COMBINING DIFFERENT BOND LEVEL SCORES
[0053] As described above, product ion spectra generated from a top or middle-down fragmentation of a polymeric compound include a significant number of fragments. Typically, each fragment is assigned a specific product ion, by a match of mass and isotope distribution.
[0054] Currently, however, there is no automatic correlation among the fragments, nor is there any correlation among the representations of the different fragments at multiple charge states or other factors.
[0055] As a result, additional systems and methods are needed to automatically correlate the information provided from different product ions and different charge states found when a bond of a protein or other polymeric compound is broken.

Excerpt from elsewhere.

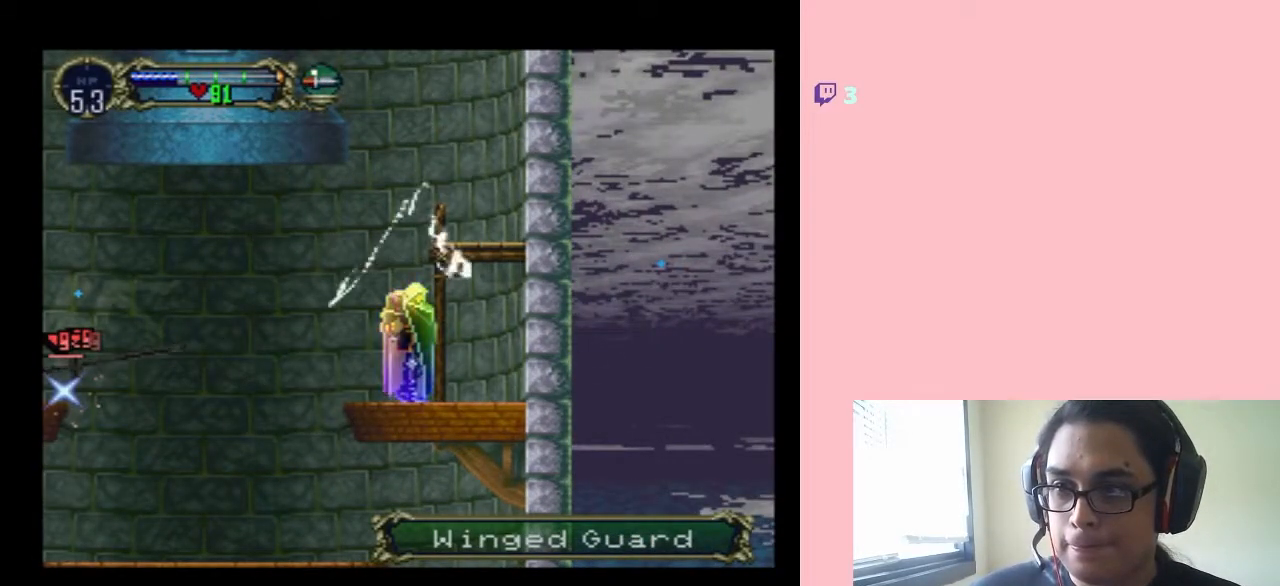
{"dt_ms": 500, "buttons": [], "left_stick": "center", "right_stick": "center", "events": []}
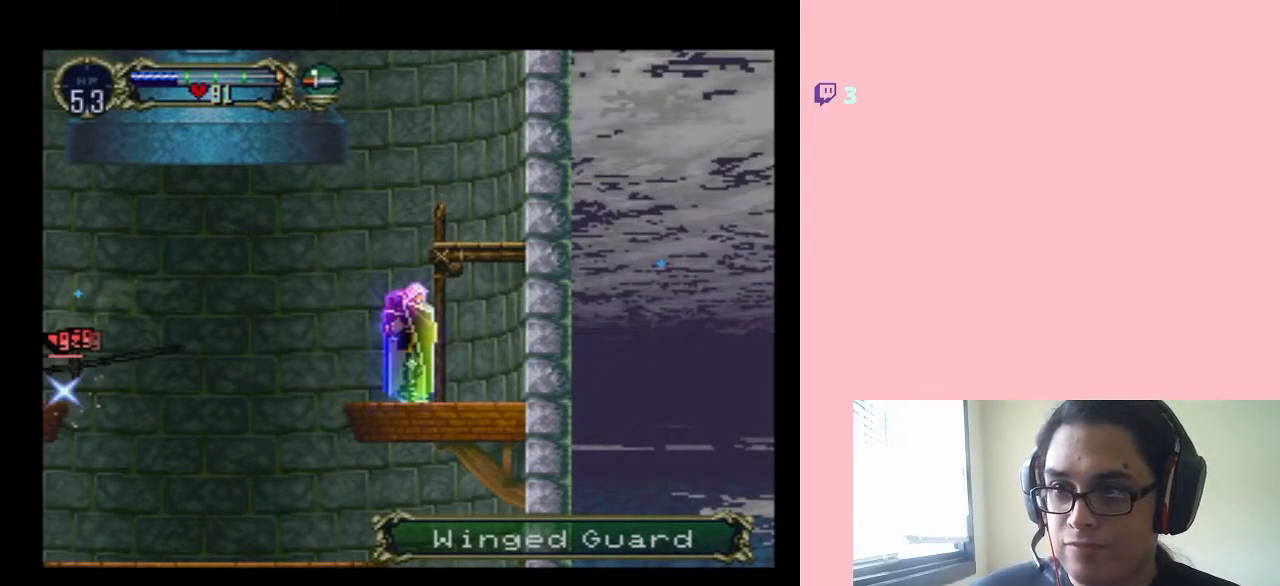
{"dt_ms": 500, "buttons": [], "left_stick": "center", "right_stick": "center", "events": []}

[0056] In various embodiments, a method for scoring a specific bond through the evidence that the bond has been broken is provided. This method provides a mechanism for rapid review of the sequence match and also the quality of the data.
[0057] An end-user desires information on the evidence for a polymeric compound found being of the correct sequence. The sequence is defined through the presence of a bond between two different residues and the relevant order of the residues.
During electron-capture dissociation (ECD) fragmentation of a polymeric chain, for example, evidence of the bond is provided by the presence of the complementary fragment ions being present (complementary score), with the fragment resulting from the N-terminal chain or the C-terminal chain. Each of these fragments can also be represented in the data through the presence of multiple charge elements (charge score), the quality of the spectral metrics, such as ppm error (error score), and also the quality of spectral pattern match (pattern score).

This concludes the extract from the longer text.